Jesus talked about an invisible slow and steady growth of the Kingdom, like a mustard seed or yeast working through dough. Yet he also demonstrated transformative encounters with strangers and outcasts. We need the reintegration of crisis and process, but also to recognise that we cannot allow the crisis approach to evangelism to act as a short-circuit to the long-term relational investment that authenticates our gospel witness. We cannot allow for the process and crisis to fall apart.
Programmes and Commitment
Volunteering once a fortnight on a rota to help the poor is praiseworthy. It is more than many people do. It may be enough to open our eyes to the great needs of our communities, and inspire us to act and advocate on behalf of the vulnerable. However, a rota slot should not be confused with a life of service. We need to give people onramps to engage with poverty and injustice but we need to be careful not to confuse the onramps for the thing itself. It's like confusing the wedding for a marriage: it's an important rite of passage, but it's not the whole journey. What we do in church services or on Friday nights is important but should not be confused with true worship of God. Short-term mission should not be confused with the mission of the Church.
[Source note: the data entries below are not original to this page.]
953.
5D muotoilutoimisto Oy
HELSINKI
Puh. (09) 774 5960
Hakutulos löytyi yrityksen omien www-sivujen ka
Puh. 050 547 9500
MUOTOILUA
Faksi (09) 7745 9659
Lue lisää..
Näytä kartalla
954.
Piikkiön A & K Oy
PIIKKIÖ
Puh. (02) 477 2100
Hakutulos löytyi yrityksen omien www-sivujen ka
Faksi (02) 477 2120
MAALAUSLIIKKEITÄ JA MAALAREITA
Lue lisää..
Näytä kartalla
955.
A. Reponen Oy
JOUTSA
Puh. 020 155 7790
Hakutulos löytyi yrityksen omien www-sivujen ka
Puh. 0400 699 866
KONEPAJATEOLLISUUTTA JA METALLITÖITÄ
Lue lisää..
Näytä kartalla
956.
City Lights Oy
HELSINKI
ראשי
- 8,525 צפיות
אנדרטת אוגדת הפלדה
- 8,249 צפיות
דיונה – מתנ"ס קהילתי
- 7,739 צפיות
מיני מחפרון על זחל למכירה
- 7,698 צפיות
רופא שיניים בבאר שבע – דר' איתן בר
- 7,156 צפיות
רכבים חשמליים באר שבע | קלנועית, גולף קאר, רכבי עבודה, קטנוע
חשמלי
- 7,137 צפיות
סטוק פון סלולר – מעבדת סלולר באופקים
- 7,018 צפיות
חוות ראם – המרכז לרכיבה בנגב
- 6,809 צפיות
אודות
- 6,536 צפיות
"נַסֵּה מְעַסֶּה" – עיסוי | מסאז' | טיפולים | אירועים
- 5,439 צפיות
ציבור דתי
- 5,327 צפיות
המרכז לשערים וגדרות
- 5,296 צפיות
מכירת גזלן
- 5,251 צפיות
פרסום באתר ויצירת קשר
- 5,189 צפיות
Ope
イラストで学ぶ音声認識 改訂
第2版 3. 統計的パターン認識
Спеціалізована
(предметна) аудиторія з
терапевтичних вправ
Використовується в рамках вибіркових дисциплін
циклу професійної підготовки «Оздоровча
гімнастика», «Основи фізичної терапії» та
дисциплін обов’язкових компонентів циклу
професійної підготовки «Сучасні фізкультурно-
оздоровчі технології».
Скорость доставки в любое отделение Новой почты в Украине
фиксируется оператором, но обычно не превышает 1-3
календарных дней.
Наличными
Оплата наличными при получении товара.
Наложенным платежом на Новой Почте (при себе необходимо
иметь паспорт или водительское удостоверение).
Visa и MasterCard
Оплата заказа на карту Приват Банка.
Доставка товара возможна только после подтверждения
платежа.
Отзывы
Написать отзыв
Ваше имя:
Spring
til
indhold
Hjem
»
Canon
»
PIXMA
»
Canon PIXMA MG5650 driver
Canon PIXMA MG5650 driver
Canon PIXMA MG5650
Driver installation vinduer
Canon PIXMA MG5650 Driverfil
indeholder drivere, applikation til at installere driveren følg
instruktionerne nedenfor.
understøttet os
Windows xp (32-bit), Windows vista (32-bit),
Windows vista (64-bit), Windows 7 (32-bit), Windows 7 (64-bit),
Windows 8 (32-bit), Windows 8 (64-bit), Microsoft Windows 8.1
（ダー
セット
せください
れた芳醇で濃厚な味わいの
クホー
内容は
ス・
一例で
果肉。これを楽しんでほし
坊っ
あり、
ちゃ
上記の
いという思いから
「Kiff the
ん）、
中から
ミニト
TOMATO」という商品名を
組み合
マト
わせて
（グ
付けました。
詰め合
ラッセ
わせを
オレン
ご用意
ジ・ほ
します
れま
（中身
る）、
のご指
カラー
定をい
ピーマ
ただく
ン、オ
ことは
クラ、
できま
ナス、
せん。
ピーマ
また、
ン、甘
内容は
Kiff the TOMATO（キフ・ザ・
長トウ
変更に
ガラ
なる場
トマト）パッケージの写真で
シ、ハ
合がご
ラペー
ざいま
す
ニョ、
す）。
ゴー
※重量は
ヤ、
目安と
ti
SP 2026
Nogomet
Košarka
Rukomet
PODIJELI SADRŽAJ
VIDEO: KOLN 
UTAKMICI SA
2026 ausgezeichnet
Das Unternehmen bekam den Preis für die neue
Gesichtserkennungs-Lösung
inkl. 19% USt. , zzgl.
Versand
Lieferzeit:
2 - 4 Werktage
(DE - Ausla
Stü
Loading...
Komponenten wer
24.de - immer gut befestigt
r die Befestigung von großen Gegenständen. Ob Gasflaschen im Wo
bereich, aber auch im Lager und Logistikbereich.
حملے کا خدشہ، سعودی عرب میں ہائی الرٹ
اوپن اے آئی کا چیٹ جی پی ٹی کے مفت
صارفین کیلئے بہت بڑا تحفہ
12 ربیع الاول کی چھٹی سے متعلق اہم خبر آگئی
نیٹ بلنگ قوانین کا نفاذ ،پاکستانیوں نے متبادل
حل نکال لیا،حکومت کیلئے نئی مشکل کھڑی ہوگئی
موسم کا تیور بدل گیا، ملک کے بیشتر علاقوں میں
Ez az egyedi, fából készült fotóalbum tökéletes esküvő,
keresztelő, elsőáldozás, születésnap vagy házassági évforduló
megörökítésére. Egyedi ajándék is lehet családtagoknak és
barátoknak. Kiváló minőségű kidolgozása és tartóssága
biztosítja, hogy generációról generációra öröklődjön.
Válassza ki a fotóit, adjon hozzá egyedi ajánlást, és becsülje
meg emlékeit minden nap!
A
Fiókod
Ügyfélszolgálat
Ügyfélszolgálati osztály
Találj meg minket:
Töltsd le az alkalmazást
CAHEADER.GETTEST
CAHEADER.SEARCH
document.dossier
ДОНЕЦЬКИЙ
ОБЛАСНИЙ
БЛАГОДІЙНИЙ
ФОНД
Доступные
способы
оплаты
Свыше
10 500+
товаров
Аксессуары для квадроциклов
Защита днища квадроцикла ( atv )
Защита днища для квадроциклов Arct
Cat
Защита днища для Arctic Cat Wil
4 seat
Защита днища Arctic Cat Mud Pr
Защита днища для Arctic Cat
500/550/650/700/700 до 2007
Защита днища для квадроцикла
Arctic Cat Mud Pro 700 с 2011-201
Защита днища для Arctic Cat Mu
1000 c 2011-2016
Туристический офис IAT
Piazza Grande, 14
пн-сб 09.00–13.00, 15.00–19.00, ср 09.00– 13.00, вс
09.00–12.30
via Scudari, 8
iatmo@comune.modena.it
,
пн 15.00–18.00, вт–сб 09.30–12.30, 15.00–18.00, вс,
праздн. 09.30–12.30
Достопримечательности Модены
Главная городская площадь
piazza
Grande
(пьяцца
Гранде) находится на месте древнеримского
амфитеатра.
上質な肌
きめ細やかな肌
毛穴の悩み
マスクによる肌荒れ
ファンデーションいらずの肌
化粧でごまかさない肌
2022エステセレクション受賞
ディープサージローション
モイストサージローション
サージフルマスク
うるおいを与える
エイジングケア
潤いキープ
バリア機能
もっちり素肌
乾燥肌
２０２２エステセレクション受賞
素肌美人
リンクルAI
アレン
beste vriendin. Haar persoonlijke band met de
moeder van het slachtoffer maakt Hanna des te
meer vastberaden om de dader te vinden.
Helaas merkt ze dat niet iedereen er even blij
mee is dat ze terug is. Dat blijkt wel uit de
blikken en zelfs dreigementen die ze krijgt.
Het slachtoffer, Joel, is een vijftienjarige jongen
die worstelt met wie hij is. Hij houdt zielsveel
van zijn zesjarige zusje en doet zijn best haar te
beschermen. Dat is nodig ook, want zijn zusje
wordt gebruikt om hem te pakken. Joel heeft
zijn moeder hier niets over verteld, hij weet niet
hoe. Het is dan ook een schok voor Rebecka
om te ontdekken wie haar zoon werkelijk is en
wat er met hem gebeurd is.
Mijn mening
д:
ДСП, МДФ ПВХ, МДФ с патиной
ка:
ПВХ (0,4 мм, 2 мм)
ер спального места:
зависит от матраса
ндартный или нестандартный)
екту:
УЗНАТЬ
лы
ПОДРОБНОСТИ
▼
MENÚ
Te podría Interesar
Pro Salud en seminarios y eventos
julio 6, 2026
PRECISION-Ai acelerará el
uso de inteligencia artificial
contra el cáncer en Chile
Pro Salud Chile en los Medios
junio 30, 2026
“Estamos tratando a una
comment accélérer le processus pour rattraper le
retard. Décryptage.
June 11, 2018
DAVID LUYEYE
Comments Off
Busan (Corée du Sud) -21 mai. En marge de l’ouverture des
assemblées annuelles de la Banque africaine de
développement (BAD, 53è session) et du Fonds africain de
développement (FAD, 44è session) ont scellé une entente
As a cross-cultural missionary, I was often shocked by the sanctuaries we made of our own homes. While we worked with families who were crowded into small, basic apartments, we would go home to what would seem to be our relocated American or British residences with all their mod cons. Outside the home we would be missionaries, not afraid to get our hands dirty. But then we would come home to recharge and would lock the doors behind us. I was also shocked when we occasionally saw the opposite approach: a missionary who was prepared to live like and with the people they were reaching. This integrated approach inevitably reaped much more fruit.
Mission is ontology. It's a way of being in the world – not a temporary activity we engage in. It's more than a programme, more than a hobby, more than something we do with a segment of our lives. It's a permanent posture towards our world and our God. Jesus is the Son sent into the world to serve the Father all the time. Like a stick of rock, Christ is mission all the way through – wherever you cut him he bleeds the compassion and grace of God. So must we, as living sacrifices. We need to live out our commitment to the people we are reaching out to, above our commitment to the projects themselves.
We still celebrate the instant over the long-term, the miraculous over the mundane, the crisis over the process, the body over the soul, at our peril. We need a gospel that is big enough to cope with the complexity of life in order to live lives of faithfulness to our God.